--- Extracted data ---

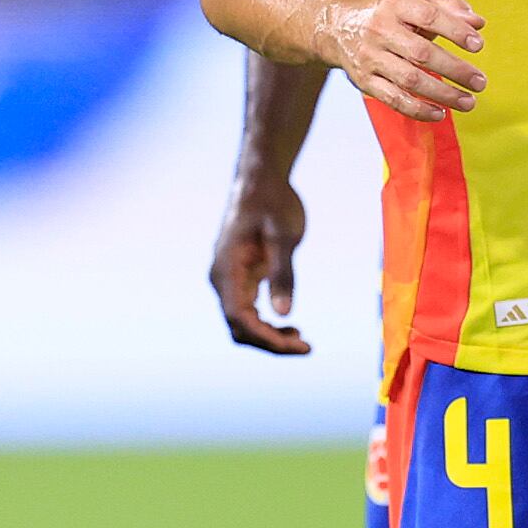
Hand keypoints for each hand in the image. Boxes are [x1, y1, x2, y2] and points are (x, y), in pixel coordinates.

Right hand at [208, 173, 308, 354]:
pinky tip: (290, 326)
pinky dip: (267, 325)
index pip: (240, 318)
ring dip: (269, 337)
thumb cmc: (273, 202)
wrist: (260, 180)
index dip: (266, 338)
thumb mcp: (284, 235)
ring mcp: (228, 280)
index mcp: (227, 269)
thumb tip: (284, 314)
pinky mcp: (239, 278)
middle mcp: (221, 279)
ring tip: (302, 339)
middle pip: (239, 328)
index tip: (298, 346)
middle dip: (270, 343)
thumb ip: (283, 274)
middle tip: (306, 347)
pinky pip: (247, 312)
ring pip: (242, 324)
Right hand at [315, 0, 486, 122]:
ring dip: (442, 94)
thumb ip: (449, 9)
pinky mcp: (365, 80)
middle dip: (454, 69)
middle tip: (480, 82)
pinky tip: (440, 114)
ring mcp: (370, 57)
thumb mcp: (415, 1)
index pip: (428, 17)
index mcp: (396, 4)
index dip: (455, 31)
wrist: (338, 26)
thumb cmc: (389, 14)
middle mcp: (380, 30)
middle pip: (421, 53)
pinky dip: (418, 109)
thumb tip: (478, 23)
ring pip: (409, 79)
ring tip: (468, 102)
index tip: (478, 45)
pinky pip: (393, 99)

---

Please return the lines above exactly, with the pictures omitted.

Hand keypoints for each hand in the image. Boxes are [x1, y1, x2, y2] and points are (x, y), in pixel coordinates.

Right hand at [208, 173, 308, 354]:
pinky tip: (290, 326)
pinky dip: (267, 325)
index pip: (240, 318)
ring dip: (269, 337)
thumb cmc: (273, 202)
wrist: (260, 180)
index dip: (266, 338)
thumb mcp: (284, 235)
ring mcp: (228, 280)
index mcp: (227, 269)
thumb tip: (284, 314)
pinky mcp: (239, 278)
middle mcp: (221, 279)
ring tip: (302, 339)
middle pip: (239, 328)
index tip: (298, 346)
middle dip: (270, 343)
thumb ip: (283, 274)
middle tip: (306, 347)
pinky pip: (247, 312)
ring pip: (242, 324)
Right hand at [315, 0, 486, 122]:
ring dip: (442, 94)
thumb ip: (449, 9)
pinky mcp: (365, 80)
middle dip: (454, 69)
middle tip: (480, 82)
pinky tip: (440, 114)
ring mcp: (370, 57)
thumb mcp: (415, 1)
index pip: (428, 17)
index mcp: (396, 4)
index dip: (455, 31)
wrist: (338, 26)
thumb cmc: (389, 14)
middle mcp: (380, 30)
middle pip: (421, 53)
pinky dip: (418, 109)
thumb tip: (478, 23)
ring pip: (409, 79)
ring tip: (468, 102)
index tip: (478, 45)
pinky pip: (393, 99)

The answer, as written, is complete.